TI: But I'm curious, for the oyster business, you need to keep replenishing like seeds and things. So when you had to, when your father left and that you would have to leave, too, who would take care of that for you? How did that work?

EY: Well, the seed, as far as the seed business was concerned, he was expecting some seed to arrive, but it didn't. There was an agent for Mitsui company in San Francisco, and he took over. And even after the war, it was easiest for the government, the military to... there was really a great demand for oyster seed, you know, because people didn't get all the seeds they needed. And so the people were pleading with the army to get the seed over here. And so everything in the old channel, went to the old channel. In other words, the last shipment from Japan was handled by Mitsui, their agent was in San Francisco, a Japanese person. And so those things, it was the easiest for the military to just approach them, and then they can get things done.

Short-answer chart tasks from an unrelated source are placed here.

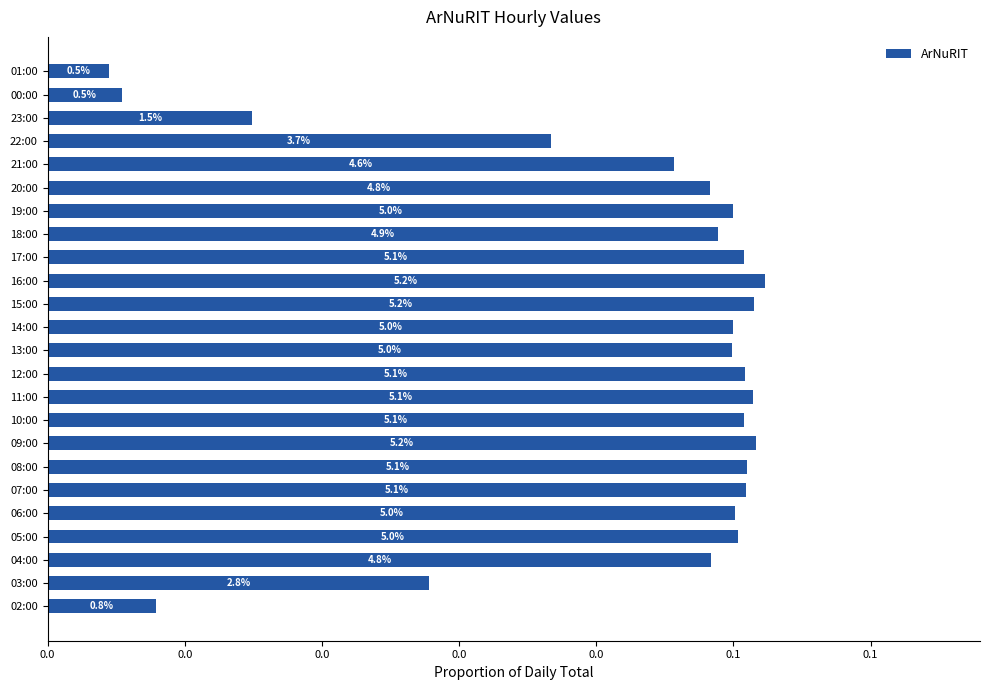

Are the bars horizontal?

Yes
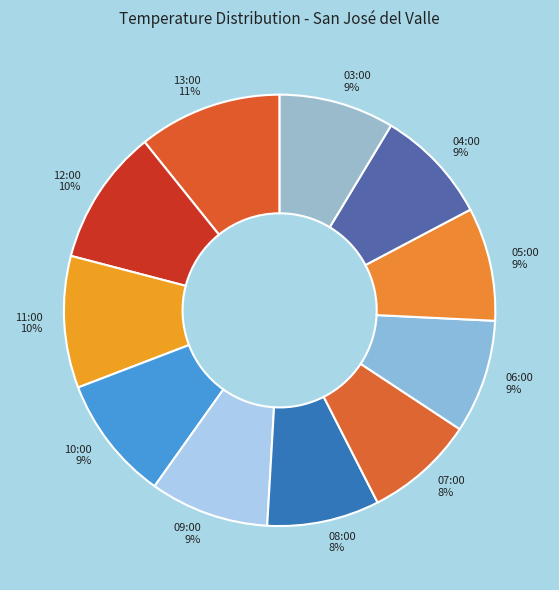

Is 12:00 the majority of the pie?

No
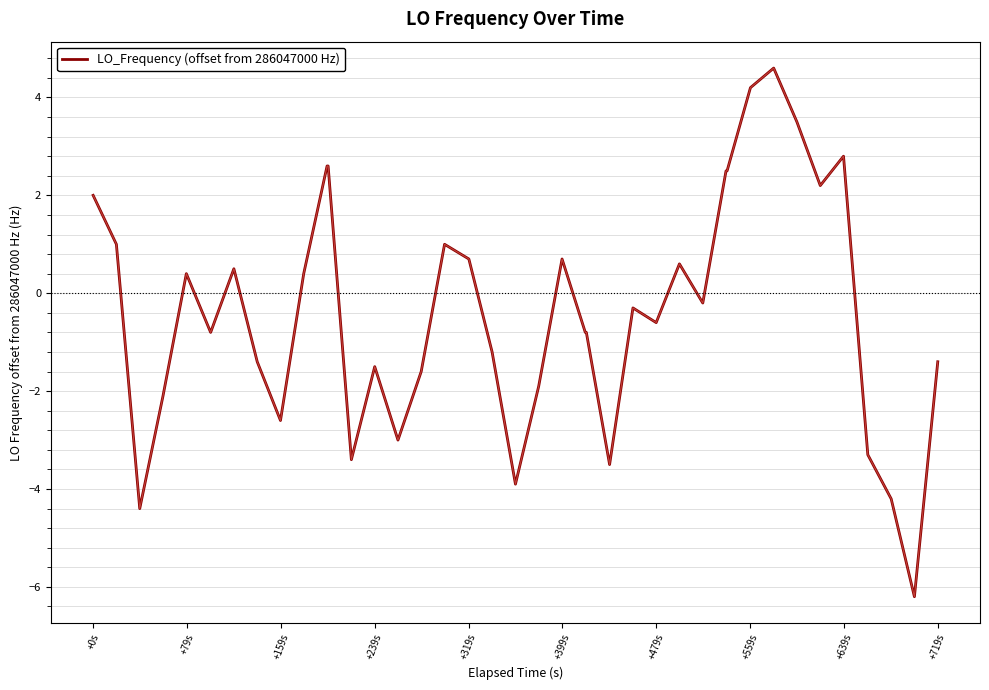

What is the average value?

-0.4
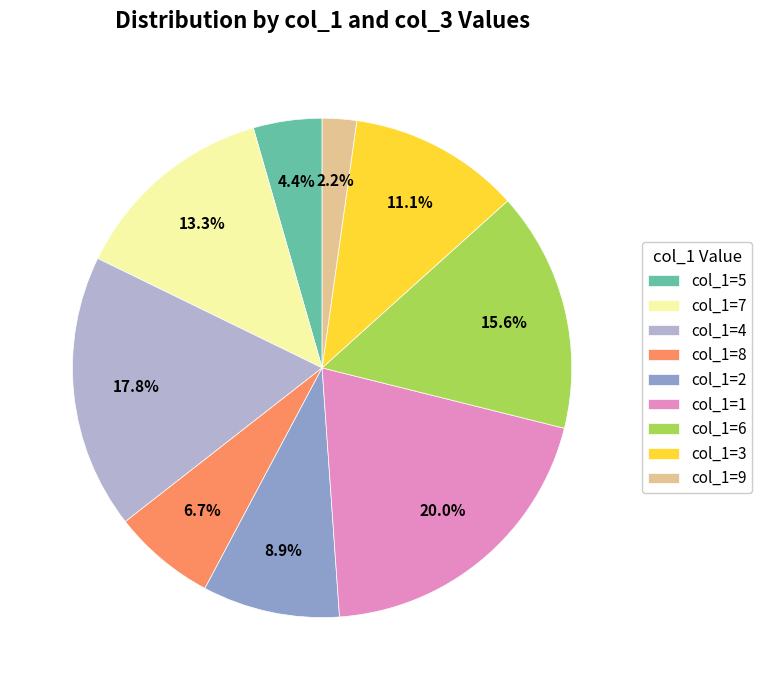

Rank the categories by value from lowest to highest.

col_1=9, col_1=5, col_1=8, col_1=2, col_1=3, col_1=7, col_1=6, col_1=4, col_1=1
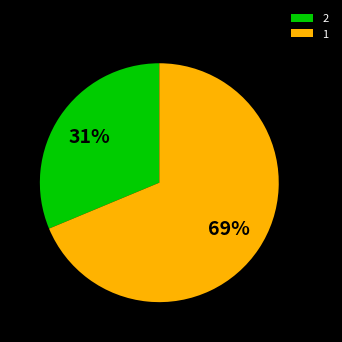

Combined, do 1 and 2 account for over 50%?

Yes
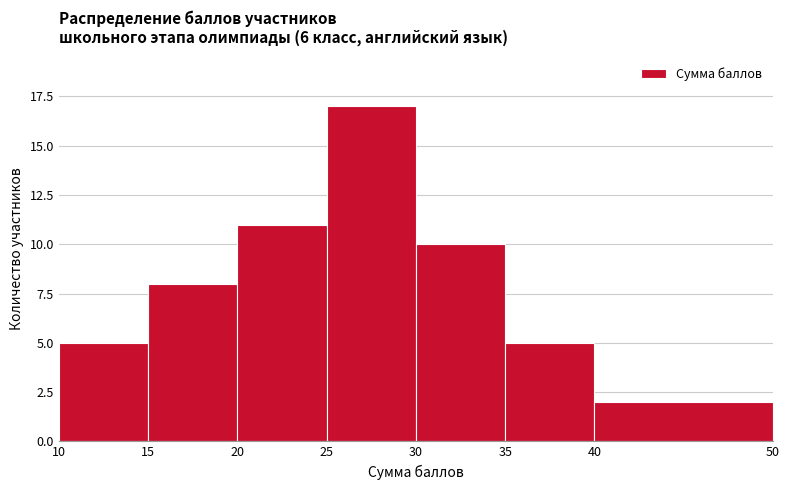

Which range on the x-axis has the tallest bar?

25 to 30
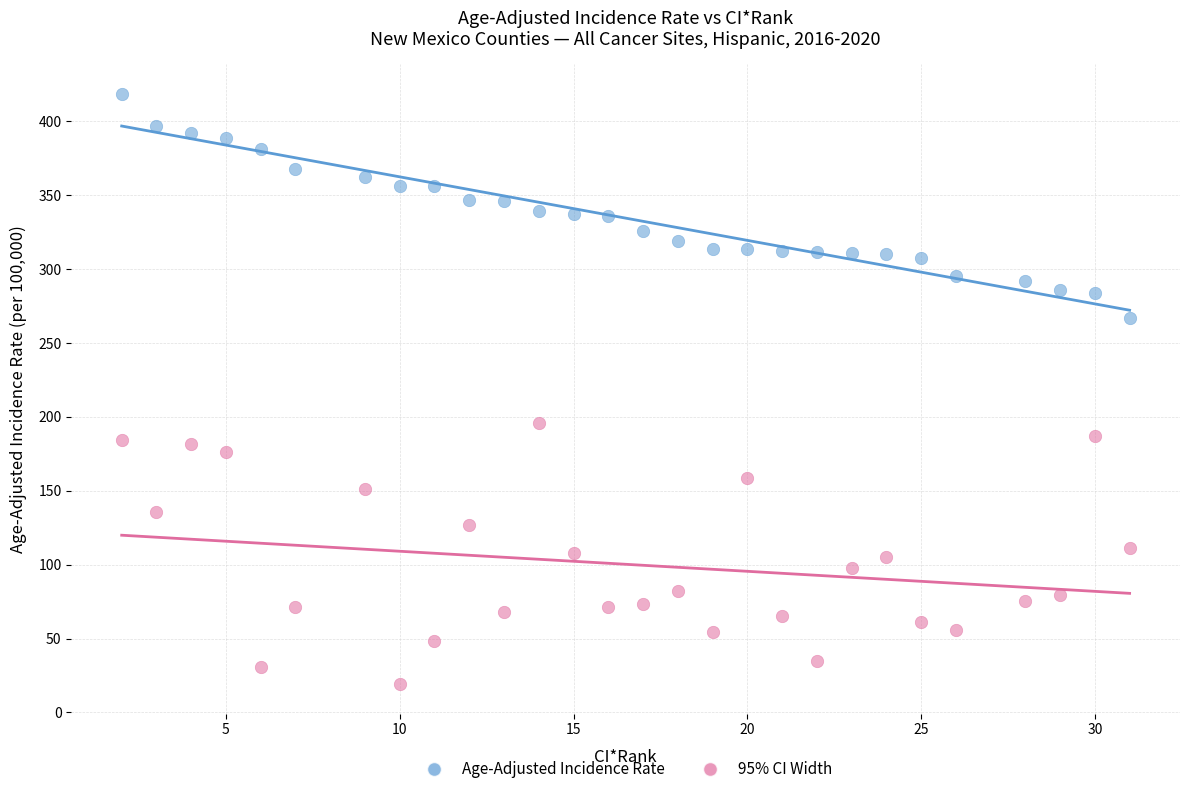

Which series has the widest spread of Y values?

95% CI Width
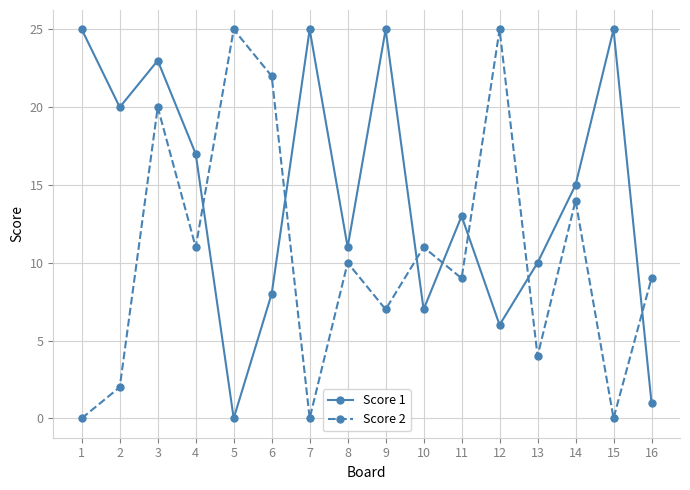

Which series has the largest total across all categories?

Score 1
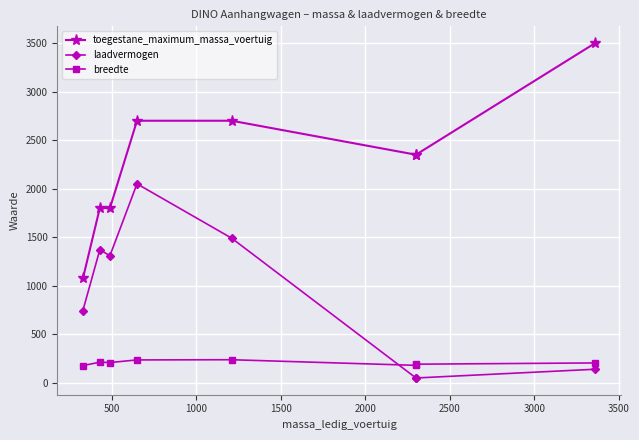

True or false: toegestane_maximum_massa_voertuig has more than 1 interior local peaks.

False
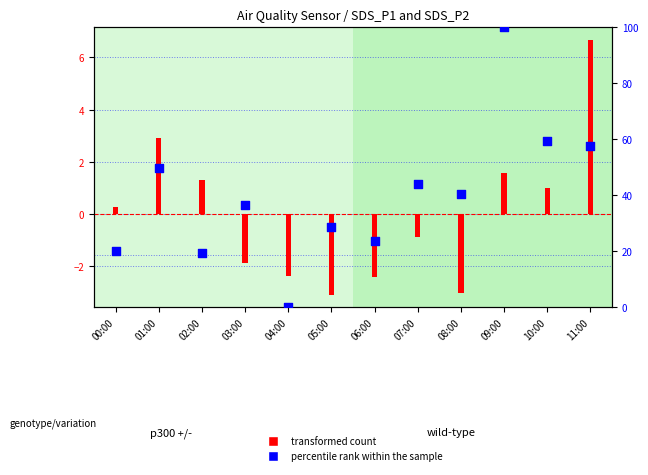

Which series has the largest Y range (max minus min)?

percentile rank within the sample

TI: Right. But earlier you talked about the seed that came from Hood Canal. So whatever happened to that operation? Because you were developing your own seed.

EY: We were able to be in there. But that was the first and second experience. The first experience for us, you know. And so in spite of the fact that my father was able to explain things to his local customer, it was, he didn't really say that it was something that he was well-versed on.